The Vancouver Province

Battlestar beauty on The Border

11-9-2008
 

Grace Park will be in front of a hometown crowd tonight at the closing of the Vancouver Asian Film Festival for Tinseltown screenings (7 and 9:30 p.m.) of her Korean-American crime drama West 32nd Street.

Meanwhile, multiple Parks are crowding the small screen. She debuts this week (9 p.m. tomorrow) in the second season of the CBC cop drama The Border, playing a tough-cookie U.S. federal agent, and she just got word that her Los Angeles-filmed series The Cleaner, in which she co-stars alongside Benjamin Bratt as part of a team of hard-case drug counsellors, will be back for a second season. As well, the fourth and final season of the brainy sci-fi hit series Battlestar Galactica was followed by a TV movie that reunited the cast this past September in Vancouver.

All of which is a lot of exposure for the once-shy teen who came out of Vancouver's Magee secondary in 1992. That school has a history of drama excellence -- Carrie Anne Moss and Gil Bellows are among its grads -- but Park wasn't part of that.

"I was never a performer type. I didn't even know what floor the drama department was on," Park says now. "It just intimidated me like crazy. I didn't like being the centre of attention. All that stuff was not my cup of tea."

You can still sense a bit of that in the 34-year-old actress. She takes a few minutes to warm to an interview, and when she does she occasionally turns the tables by asking questions herself.

She joined the high-school choir -- "I never did solos. I was an alto, you just blend in with the harmony there" -- and she played clarinet in the band, but when she graduated she headed to the University of B.C. to study psychology. The path to acting started when her mother suggested that the 18-year-old Grace try modelling to earn spending money. Print ads and runway shows led to TV commercials, and when she left UBC, she headed to Hong Hong for work in commercials, music videos and movies.

In 2000 she won a role on the Vancouver-shot teen drama Edgemont, and after that show's four-year run, Battlestar Galactica put her on the radar of sci-fi fans the world over.

But all the while, the shy kid convinced herself that she wasn't in the spotlight. "I liked being on set," she recalls of the early days shooting TV commercials. "I liked the feeling of being in a group, the idea of a project, a beginning and an end, not a lot of pressure. You get flown to Hawaii for a chewing gum commercial, film for a day. It all kind of blurred."

She can't pinpoint when she started thinking of herself as an actor. "I don't know if I had an 'A-ha!' moment, it didn't work that way.

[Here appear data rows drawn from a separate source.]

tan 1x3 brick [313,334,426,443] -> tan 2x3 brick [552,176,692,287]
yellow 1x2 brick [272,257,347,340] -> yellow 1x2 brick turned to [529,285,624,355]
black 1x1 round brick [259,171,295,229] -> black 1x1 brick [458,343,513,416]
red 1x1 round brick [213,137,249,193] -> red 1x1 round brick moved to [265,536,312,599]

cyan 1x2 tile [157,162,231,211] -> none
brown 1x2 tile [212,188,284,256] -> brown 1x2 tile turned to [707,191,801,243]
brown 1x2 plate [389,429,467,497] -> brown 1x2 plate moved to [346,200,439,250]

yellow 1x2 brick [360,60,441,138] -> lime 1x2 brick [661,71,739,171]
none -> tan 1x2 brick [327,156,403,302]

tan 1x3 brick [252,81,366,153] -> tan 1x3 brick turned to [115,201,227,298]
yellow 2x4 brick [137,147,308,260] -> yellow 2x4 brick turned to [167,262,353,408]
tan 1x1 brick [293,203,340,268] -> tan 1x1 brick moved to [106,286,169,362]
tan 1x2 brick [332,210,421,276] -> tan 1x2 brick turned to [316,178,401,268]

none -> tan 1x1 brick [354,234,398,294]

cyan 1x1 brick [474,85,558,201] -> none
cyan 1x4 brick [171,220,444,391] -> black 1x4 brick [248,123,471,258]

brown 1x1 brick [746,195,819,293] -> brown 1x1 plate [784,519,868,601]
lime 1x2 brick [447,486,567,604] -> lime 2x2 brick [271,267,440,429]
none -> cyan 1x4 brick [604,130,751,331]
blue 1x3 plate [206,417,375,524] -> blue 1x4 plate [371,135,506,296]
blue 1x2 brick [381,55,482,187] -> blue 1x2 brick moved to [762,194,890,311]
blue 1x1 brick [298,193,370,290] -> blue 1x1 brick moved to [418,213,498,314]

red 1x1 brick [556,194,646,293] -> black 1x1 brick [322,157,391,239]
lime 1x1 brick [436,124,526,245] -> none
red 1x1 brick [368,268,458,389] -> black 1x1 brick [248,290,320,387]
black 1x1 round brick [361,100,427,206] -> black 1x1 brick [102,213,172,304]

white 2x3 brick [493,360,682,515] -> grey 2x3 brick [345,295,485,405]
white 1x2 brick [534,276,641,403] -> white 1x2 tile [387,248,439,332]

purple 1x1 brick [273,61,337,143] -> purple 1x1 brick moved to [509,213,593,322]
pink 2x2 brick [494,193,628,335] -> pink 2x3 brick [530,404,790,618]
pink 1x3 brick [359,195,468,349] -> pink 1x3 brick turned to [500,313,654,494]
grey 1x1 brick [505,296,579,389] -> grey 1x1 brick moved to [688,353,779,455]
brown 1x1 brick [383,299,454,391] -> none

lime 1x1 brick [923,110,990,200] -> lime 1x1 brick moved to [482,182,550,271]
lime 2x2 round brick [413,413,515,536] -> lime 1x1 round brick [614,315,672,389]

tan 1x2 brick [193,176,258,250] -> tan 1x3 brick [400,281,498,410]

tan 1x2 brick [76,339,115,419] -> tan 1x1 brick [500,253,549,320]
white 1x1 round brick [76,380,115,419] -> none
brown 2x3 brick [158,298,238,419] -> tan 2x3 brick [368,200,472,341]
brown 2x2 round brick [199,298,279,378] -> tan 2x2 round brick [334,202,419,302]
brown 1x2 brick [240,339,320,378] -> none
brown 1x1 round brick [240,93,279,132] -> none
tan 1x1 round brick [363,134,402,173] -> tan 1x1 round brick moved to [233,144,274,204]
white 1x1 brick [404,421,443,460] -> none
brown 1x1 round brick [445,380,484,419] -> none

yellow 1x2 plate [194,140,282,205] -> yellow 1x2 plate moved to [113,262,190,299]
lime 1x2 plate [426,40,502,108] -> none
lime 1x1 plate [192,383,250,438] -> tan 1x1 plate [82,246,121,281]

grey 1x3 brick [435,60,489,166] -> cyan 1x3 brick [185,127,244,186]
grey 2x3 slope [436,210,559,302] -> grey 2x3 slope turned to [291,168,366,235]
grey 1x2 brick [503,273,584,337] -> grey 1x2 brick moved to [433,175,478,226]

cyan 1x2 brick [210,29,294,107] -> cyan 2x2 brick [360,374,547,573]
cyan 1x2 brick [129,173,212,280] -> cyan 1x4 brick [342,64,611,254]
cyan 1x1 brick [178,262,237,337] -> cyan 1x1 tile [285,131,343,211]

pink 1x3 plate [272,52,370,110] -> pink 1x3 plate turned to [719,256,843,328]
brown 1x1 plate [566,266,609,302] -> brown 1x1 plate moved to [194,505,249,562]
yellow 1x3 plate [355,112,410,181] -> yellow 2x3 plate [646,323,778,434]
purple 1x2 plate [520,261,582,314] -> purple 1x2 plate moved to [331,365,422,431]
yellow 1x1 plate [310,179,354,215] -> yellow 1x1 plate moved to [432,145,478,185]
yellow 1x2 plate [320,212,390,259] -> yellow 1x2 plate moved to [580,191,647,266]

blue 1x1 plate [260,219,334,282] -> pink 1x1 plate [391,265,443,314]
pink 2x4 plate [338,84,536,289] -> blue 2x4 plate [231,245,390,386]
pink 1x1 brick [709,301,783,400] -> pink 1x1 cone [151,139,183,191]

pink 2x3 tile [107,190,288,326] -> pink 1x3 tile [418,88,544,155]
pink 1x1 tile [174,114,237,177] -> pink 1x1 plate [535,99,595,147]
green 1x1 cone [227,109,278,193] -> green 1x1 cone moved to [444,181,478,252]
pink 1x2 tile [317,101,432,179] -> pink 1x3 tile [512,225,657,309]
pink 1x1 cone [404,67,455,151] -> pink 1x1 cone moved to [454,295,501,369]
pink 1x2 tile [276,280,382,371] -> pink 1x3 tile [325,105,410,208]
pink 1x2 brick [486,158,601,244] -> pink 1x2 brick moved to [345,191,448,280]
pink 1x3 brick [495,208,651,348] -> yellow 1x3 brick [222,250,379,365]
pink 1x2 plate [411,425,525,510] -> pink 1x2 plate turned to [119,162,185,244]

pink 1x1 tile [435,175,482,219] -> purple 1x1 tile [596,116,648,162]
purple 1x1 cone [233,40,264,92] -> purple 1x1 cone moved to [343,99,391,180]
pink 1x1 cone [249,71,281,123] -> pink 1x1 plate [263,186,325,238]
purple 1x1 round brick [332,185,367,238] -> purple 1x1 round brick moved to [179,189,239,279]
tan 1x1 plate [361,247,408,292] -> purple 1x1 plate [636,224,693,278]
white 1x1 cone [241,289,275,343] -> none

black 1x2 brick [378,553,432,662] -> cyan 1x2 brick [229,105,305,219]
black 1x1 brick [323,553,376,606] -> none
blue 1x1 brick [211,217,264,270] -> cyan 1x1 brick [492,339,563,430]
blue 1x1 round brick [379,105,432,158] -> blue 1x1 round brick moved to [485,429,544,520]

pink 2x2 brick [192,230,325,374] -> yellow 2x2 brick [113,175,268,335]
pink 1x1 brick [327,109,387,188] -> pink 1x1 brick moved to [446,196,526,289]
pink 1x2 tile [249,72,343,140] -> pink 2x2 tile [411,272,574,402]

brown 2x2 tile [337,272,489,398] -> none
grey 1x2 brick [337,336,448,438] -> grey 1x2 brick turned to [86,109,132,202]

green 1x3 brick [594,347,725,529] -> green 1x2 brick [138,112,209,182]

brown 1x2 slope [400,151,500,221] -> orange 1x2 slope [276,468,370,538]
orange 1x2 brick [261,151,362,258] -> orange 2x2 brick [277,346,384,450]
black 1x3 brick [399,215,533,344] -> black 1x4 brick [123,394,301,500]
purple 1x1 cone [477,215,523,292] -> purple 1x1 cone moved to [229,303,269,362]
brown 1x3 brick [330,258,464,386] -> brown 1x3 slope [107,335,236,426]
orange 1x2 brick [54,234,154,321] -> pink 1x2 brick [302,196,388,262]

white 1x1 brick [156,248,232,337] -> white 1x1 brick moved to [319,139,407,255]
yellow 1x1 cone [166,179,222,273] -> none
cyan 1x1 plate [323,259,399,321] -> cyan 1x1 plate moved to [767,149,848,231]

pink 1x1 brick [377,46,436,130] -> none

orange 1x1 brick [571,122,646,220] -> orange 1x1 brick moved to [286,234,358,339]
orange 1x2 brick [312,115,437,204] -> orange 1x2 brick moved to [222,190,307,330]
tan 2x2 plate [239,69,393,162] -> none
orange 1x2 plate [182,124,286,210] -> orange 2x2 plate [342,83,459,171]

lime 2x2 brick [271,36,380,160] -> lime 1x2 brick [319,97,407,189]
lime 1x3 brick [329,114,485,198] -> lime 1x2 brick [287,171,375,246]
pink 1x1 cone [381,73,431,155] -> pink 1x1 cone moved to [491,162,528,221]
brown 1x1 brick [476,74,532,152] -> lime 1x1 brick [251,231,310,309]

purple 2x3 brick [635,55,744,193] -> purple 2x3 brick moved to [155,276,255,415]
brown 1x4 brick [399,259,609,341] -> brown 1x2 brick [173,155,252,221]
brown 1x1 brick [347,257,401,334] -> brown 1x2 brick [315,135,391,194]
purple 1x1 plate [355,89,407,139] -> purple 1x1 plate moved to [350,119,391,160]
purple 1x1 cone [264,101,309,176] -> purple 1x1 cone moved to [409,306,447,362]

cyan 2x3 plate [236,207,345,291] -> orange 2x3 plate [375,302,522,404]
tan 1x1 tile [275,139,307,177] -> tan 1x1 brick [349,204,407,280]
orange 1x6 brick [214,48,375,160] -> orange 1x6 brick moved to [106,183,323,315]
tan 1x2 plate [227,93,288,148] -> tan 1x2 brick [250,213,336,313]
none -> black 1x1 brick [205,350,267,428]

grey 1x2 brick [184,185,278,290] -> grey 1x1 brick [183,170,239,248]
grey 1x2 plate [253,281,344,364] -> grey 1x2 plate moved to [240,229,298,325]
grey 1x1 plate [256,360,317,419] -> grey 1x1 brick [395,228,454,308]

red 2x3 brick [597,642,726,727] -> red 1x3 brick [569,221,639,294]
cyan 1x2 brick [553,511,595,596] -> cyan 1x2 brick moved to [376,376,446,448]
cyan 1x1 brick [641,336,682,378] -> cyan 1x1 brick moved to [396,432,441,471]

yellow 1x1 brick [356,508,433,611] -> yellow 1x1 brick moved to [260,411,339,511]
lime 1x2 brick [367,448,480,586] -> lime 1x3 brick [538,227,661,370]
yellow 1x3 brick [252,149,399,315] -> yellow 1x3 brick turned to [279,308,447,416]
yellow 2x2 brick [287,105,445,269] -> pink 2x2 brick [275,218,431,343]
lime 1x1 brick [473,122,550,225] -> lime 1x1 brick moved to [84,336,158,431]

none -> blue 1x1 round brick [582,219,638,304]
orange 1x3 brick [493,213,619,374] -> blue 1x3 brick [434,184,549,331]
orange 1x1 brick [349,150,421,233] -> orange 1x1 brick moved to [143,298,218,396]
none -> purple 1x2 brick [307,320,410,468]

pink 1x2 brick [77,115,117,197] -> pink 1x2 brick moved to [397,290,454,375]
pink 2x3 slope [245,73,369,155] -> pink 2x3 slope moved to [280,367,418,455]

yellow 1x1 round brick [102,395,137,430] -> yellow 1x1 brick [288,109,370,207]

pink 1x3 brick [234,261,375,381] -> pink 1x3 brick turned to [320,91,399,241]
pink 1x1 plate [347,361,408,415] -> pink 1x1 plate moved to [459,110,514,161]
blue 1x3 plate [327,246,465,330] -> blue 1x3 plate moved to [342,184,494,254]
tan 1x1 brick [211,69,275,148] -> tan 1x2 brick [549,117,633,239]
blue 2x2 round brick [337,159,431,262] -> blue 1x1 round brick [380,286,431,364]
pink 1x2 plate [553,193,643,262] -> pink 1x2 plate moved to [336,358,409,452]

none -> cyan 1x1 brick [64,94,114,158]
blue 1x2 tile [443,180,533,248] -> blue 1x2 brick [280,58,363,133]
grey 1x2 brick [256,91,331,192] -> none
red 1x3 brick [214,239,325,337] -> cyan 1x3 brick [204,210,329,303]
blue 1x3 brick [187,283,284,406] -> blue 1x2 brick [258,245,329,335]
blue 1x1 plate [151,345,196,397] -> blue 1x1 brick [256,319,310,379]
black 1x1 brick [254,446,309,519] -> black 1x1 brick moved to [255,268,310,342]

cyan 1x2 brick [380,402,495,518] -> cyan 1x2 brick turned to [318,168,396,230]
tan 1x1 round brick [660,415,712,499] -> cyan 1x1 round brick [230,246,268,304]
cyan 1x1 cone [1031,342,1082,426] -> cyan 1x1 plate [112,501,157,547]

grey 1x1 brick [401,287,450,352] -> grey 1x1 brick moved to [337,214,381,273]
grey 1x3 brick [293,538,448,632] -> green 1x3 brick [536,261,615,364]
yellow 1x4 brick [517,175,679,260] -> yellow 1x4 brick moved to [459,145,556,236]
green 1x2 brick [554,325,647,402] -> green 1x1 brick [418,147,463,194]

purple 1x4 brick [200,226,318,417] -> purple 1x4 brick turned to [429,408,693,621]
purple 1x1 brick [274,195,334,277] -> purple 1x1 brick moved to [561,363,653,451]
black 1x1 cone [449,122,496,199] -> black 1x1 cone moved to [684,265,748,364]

Each new thing was a little carrot or a bread crumb."

When Battlestar hit big, the sci-fi press started calling. She says she was glad most of her early interviews were done by phone. "It was horrible, I just sweated. I wouldn't have wanted to do those in person."

This year was her busiest yet, as filming of Battlestar's last season overlapped with the first weeks of filming on The Cleaner in Los Angeles for the U.S. A&E network, and The Cleaner's last few weeks dovetailed with work on the Battlestar TV movie, set to air next year. Couple that with an October start for her work on The Border in Toronto and "any downtime you thought you had, you were on a plane."

She filmed West 32nd Street in New York two years ago. U.S. actor John Cho plays a lawyer and Park co-stars as the sister of a murder suspect within a milieu of Korean gangsters. "No one in this movie is a goody two-shoes."

The Vancouver festival screening comes amid Park's first breather this year. The Cleaner starts work in its second season in February and The Border is also likely to resume later next year.

Park plans to return to Los Angeles early to spend time with the real drug counsellor on whom Benjamin Bratt's character is based.

"Just to be on his hip for two weeks, go with him to cases," she says. "I want to have a good base, a grounding of the character, what the day-to-day is. Then you can add all the little comebacks, the sassiness."

She'd like to do a big feature, but is thinking about the work,

not the spotlight.

"After experiencing a couple of TV shows, they're fast-paced shoots," she says. "I want not to rush, not just to do the scene in one take. I want to explore some things and for that reason I was thinking I have to do film. I care more about the creative process that we get into together. All the other stuff, the box office numbers, the popularity, that stuff you have no control over."

But first, there's that well-earned break. She plans to kick back with some books and DVDs at the Vancouver apartment she shares with her real-estate developer husband, as well as get out of the city.

"I think I want to go visit the West Coast, go to Tofino," she says. "I need to get my feet on the ground, not in a plane. I would like to just be around things that are breathing and natural, maybe take a crazy dip in the ocean. I almost need to let everything leave me, just decompress naturally."